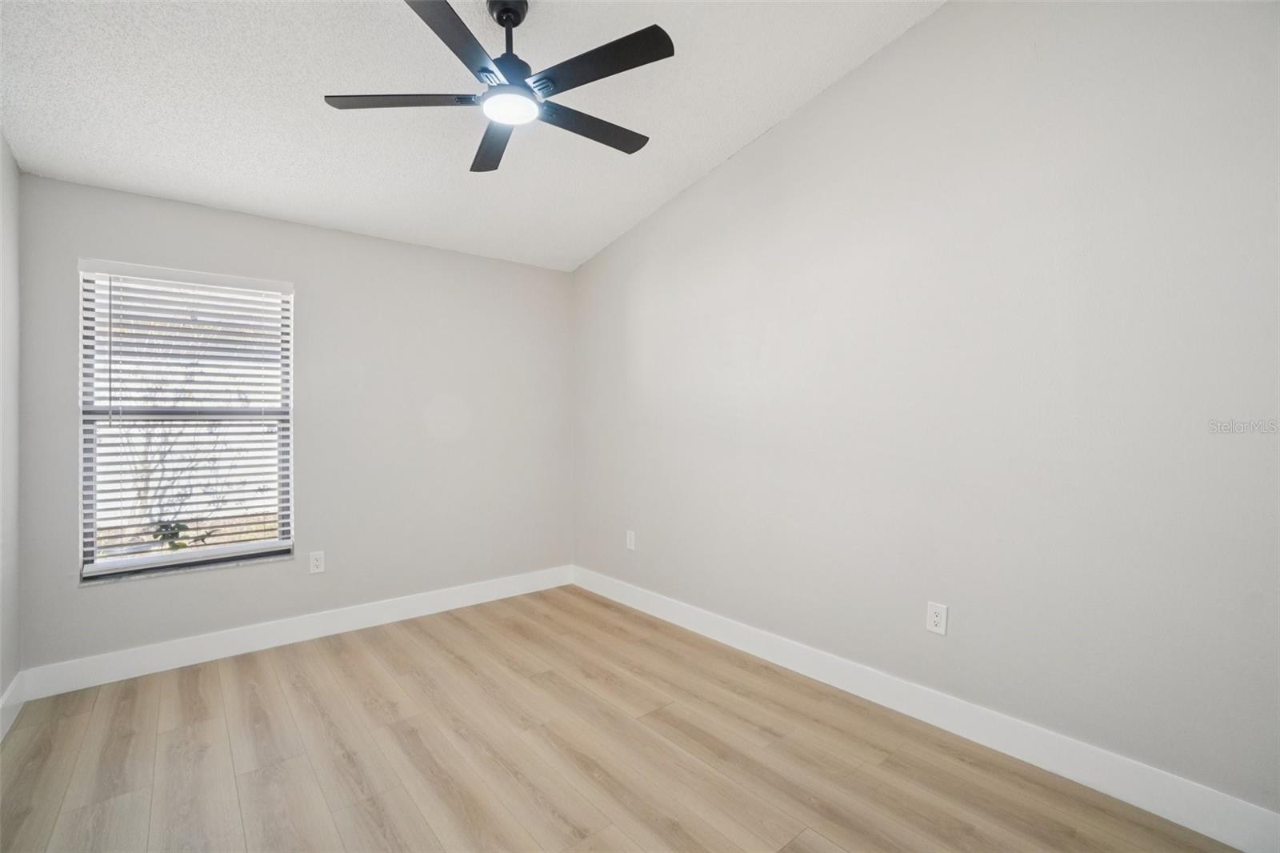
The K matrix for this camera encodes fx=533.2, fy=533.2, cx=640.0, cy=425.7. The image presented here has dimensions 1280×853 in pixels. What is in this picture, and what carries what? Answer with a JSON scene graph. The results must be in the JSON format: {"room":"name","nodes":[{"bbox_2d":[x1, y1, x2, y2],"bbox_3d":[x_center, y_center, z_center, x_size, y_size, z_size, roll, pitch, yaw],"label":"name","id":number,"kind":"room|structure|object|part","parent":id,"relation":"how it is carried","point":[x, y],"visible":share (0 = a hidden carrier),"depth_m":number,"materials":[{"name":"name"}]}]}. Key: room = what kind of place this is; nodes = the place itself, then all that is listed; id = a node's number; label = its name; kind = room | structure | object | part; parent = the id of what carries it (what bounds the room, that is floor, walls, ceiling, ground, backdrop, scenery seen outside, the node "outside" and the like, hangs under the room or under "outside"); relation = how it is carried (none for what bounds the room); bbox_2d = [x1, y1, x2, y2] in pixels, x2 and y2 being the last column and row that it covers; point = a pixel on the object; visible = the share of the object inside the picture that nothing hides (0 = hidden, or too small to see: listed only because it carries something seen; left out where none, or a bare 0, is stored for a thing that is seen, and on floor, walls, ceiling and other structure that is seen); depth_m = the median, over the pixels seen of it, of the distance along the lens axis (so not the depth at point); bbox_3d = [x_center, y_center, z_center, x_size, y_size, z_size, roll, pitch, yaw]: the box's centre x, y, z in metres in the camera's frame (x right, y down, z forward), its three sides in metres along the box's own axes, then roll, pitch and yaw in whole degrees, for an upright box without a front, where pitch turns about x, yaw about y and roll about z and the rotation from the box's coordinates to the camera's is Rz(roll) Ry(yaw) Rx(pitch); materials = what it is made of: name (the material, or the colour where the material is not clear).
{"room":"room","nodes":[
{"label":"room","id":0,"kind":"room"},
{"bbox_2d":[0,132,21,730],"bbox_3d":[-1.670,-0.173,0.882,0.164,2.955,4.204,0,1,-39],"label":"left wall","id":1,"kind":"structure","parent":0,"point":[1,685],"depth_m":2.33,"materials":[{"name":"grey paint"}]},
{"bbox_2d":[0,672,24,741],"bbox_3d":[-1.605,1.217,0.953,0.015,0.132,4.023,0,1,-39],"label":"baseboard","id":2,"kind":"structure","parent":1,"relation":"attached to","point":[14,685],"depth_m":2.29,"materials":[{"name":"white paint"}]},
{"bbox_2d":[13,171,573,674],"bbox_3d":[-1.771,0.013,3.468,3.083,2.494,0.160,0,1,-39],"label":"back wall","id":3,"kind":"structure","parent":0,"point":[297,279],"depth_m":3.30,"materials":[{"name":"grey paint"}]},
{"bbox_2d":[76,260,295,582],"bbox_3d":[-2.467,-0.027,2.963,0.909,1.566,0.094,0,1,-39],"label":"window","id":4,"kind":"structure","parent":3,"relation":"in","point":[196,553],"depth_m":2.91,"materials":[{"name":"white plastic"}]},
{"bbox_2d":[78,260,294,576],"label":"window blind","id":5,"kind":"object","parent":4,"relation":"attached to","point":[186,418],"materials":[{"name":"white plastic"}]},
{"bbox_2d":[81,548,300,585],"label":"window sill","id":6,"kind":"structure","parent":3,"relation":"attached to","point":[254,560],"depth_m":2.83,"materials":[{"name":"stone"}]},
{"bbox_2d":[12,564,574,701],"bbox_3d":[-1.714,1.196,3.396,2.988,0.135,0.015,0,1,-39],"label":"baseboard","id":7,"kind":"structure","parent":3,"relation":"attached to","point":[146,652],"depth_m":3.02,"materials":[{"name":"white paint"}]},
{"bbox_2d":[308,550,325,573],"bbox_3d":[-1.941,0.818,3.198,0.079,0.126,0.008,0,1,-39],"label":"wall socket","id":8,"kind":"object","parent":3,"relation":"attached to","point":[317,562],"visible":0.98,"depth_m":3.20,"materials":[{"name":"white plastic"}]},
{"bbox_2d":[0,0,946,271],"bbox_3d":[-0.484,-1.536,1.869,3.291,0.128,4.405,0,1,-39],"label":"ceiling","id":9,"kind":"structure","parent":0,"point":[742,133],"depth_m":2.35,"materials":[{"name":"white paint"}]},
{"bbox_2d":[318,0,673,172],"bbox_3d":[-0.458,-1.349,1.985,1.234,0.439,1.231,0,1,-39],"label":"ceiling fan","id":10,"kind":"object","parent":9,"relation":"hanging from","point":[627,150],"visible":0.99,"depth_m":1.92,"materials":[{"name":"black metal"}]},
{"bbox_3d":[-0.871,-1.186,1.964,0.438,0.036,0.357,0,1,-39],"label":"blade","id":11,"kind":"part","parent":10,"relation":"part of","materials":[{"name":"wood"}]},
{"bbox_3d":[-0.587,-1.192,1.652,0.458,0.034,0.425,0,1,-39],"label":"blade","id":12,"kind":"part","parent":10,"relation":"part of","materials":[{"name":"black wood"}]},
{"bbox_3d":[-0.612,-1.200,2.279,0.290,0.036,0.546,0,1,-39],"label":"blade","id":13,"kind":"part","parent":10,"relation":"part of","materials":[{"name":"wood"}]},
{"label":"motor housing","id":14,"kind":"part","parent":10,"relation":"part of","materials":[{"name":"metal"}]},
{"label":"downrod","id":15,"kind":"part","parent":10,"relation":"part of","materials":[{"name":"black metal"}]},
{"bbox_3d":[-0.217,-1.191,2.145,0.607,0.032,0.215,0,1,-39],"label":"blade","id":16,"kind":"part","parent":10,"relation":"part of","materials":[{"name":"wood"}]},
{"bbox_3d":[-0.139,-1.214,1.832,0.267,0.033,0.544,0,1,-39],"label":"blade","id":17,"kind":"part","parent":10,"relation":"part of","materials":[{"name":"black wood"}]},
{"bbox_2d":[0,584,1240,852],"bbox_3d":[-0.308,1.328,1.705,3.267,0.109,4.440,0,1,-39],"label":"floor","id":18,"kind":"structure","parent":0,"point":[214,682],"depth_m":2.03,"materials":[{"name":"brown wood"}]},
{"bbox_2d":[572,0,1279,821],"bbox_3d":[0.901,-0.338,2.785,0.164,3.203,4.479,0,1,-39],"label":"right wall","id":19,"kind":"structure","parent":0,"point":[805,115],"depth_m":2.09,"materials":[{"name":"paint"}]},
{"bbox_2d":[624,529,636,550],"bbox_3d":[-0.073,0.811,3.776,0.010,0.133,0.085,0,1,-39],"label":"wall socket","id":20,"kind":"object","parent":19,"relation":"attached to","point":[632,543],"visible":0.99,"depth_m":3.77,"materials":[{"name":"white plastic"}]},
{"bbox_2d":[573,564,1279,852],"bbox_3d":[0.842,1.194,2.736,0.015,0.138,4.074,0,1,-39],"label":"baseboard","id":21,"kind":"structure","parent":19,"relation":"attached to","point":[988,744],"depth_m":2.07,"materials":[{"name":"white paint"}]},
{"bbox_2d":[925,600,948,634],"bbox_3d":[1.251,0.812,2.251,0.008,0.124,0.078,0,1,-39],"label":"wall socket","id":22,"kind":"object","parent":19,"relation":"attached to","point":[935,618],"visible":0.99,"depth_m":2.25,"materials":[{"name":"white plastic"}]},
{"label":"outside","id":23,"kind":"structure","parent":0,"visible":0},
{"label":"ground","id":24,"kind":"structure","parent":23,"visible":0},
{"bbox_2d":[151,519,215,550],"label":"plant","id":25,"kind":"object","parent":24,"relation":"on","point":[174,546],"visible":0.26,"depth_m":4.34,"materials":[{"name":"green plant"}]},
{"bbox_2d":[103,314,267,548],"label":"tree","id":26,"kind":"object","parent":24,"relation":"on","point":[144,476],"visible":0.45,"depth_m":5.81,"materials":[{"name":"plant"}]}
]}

YOUR TASK: Exactly as they appear above, print all the lines, but not the pictures.

ANSWER TO THIS TASK:
The K matrix for this camera encodes fx=533.2, fy=533.2, cx=640.0, cy=425.7. The image presented here has dimensions 1280×853 in pixels. What is in this picture, and what carries what? Answer with a JSON scene graph. The results must be in the JSON format: {"room":"name","nodes":[{"bbox_2d":[x1, y1, x2, y2],"bbox_3d":[x_center, y_center, z_center, x_size, y_size, z_size, roll, pitch, yaw],"label":"name","id":number,"kind":"room|structure|object|part","parent":id,"relation":"how it is carried","point":[x, y],"visible":share (0 = a hidden carrier),"depth_m":number,"materials":[{"name":"name"}]}]}. Key: room = what kind of place this is; nodes = the place itself, then all that is listed; id = a node's number; label = its name; kind = room | structure | object | part; parent = the id of what carries it (what bounds the room, that is floor, walls, ceiling, ground, backdrop, scenery seen outside, the node "outside" and the like, hangs under the room or under "outside"); relation = how it is carried (none for what bounds the room); bbox_2d = [x1, y1, x2, y2] in pixels, x2 and y2 being the last column and row that it covers; point = a pixel on the object; visible = the share of the object inside the picture that nothing hides (0 = hidden, or too small to see: listed only because it carries something seen; left out where none, or a bare 0, is stored for a thing that is seen, and on floor, walls, ceiling and other structure that is seen); depth_m = the median, over the pixels seen of it, of the distance along the lens axis (so not the depth at point); bbox_3d = [x_center, y_center, z_center, x_size, y_size, z_size, roll, pitch, yaw]: the box's centre x, y, z in metres in the camera's frame (x right, y down, z forward), its three sides in metres along the box's own axes, then roll, pitch and yaw in whole degrees, for an upright box without a front, where pitch turns about x, yaw about y and roll about z and the rotation from the box's coordinates to the camera's is Rz(roll) Ry(yaw) Rx(pitch); materials = what it is made of: name (the material, or the colour where the material is not clear).
{"room":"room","nodes":[
{"label":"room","id":0,"kind":"room"},
{"bbox_2d":[0,132,21,730],"bbox_3d":[-1.670,-0.173,0.882,0.164,2.955,4.204,0,1,-39],"label":"left wall","id":1,"kind":"structure","parent":0,"point":[1,685],"depth_m":2.33,"materials":[{"name":"grey paint"}]},
{"bbox_2d":[0,672,24,741],"bbox_3d":[-1.605,1.217,0.953,0.015,0.132,4.023,0,1,-39],"label":"baseboard","id":2,"kind":"structure","parent":1,"relation":"attached to","point":[14,685],"depth_m":2.29,"materials":[{"name":"white paint"}]},
{"bbox_2d":[13,171,573,674],"bbox_3d":[-1.771,0.013,3.468,3.083,2.494,0.160,0,1,-39],"label":"back wall","id":3,"kind":"structure","parent":0,"point":[297,279],"depth_m":3.30,"materials":[{"name":"grey paint"}]},
{"bbox_2d":[76,260,295,582],"bbox_3d":[-2.467,-0.027,2.963,0.909,1.566,0.094,0,1,-39],"label":"window","id":4,"kind":"structure","parent":3,"relation":"in","point":[196,553],"depth_m":2.91,"materials":[{"name":"white plastic"}]},
{"bbox_2d":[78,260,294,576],"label":"window blind","id":5,"kind":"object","parent":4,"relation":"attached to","point":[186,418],"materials":[{"name":"white plastic"}]},
{"bbox_2d":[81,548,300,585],"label":"window sill","id":6,"kind":"structure","parent":3,"relation":"attached to","point":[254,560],"depth_m":2.83,"materials":[{"name":"stone"}]},
{"bbox_2d":[12,564,574,701],"bbox_3d":[-1.714,1.196,3.396,2.988,0.135,0.015,0,1,-39],"label":"baseboard","id":7,"kind":"structure","parent":3,"relation":"attached to","point":[146,652],"depth_m":3.02,"materials":[{"name":"white paint"}]},
{"bbox_2d":[308,550,325,573],"bbox_3d":[-1.941,0.818,3.198,0.079,0.126,0.008,0,1,-39],"label":"wall socket","id":8,"kind":"object","parent":3,"relation":"attached to","point":[317,562],"visible":0.98,"depth_m":3.20,"materials":[{"name":"white plastic"}]},
{"bbox_2d":[0,0,946,271],"bbox_3d":[-0.484,-1.536,1.869,3.291,0.128,4.405,0,1,-39],"label":"ceiling","id":9,"kind":"structure","parent":0,"point":[742,133],"depth_m":2.35,"materials":[{"name":"white paint"}]},
{"bbox_2d":[318,0,673,172],"bbox_3d":[-0.458,-1.349,1.985,1.234,0.439,1.231,0,1,-39],"label":"ceiling fan","id":10,"kind":"object","parent":9,"relation":"hanging from","point":[627,150],"visible":0.99,"depth_m":1.92,"materials":[{"name":"black metal"}]},
{"bbox_3d":[-0.871,-1.186,1.964,0.438,0.036,0.357,0,1,-39],"label":"blade","id":11,"kind":"part","parent":10,"relation":"part of","materials":[{"name":"wood"}]},
{"bbox_3d":[-0.587,-1.192,1.652,0.458,0.034,0.425,0,1,-39],"label":"blade","id":12,"kind":"part","parent":10,"relation":"part of","materials":[{"name":"black wood"}]},
{"bbox_3d":[-0.612,-1.200,2.279,0.290,0.036,0.546,0,1,-39],"label":"blade","id":13,"kind":"part","parent":10,"relation":"part of","materials":[{"name":"wood"}]},
{"label":"motor housing","id":14,"kind":"part","parent":10,"relation":"part of","materials":[{"name":"metal"}]},
{"label":"downrod","id":15,"kind":"part","parent":10,"relation":"part of","materials":[{"name":"black metal"}]},
{"bbox_3d":[-0.217,-1.191,2.145,0.607,0.032,0.215,0,1,-39],"label":"blade","id":16,"kind":"part","parent":10,"relation":"part of","materials":[{"name":"wood"}]},
{"bbox_3d":[-0.139,-1.214,1.832,0.267,0.033,0.544,0,1,-39],"label":"blade","id":17,"kind":"part","parent":10,"relation":"part of","materials":[{"name":"black wood"}]},
{"bbox_2d":[0,584,1240,852],"bbox_3d":[-0.308,1.328,1.705,3.267,0.109,4.440,0,1,-39],"label":"floor","id":18,"kind":"structure","parent":0,"point":[214,682],"depth_m":2.03,"materials":[{"name":"brown wood"}]},
{"bbox_2d":[572,0,1279,821],"bbox_3d":[0.901,-0.338,2.785,0.164,3.203,4.479,0,1,-39],"label":"right wall","id":19,"kind":"structure","parent":0,"point":[805,115],"depth_m":2.09,"materials":[{"name":"paint"}]},
{"bbox_2d":[624,529,636,550],"bbox_3d":[-0.073,0.811,3.776,0.010,0.133,0.085,0,1,-39],"label":"wall socket","id":20,"kind":"object","parent":19,"relation":"attached to","point":[632,543],"visible":0.99,"depth_m":3.77,"materials":[{"name":"white plastic"}]},
{"bbox_2d":[573,564,1279,852],"bbox_3d":[0.842,1.194,2.736,0.015,0.138,4.074,0,1,-39],"label":"baseboard","id":21,"kind":"structure","parent":19,"relation":"attached to","point":[988,744],"depth_m":2.07,"materials":[{"name":"white paint"}]},
{"bbox_2d":[925,600,948,634],"bbox_3d":[1.251,0.812,2.251,0.008,0.124,0.078,0,1,-39],"label":"wall socket","id":22,"kind":"object","parent":19,"relation":"attached to","point":[935,618],"visible":0.99,"depth_m":2.25,"materials":[{"name":"white plastic"}]},
{"label":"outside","id":23,"kind":"structure","parent":0,"visible":0},
{"label":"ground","id":24,"kind":"structure","parent":23,"visible":0},
{"bbox_2d":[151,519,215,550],"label":"plant","id":25,"kind":"object","parent":24,"relation":"on","point":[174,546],"visible":0.26,"depth_m":4.34,"materials":[{"name":"green plant"}]},
{"bbox_2d":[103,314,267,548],"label":"tree","id":26,"kind":"object","parent":24,"relation":"on","point":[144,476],"visible":0.45,"depth_m":5.81,"materials":[{"name":"plant"}]}
]}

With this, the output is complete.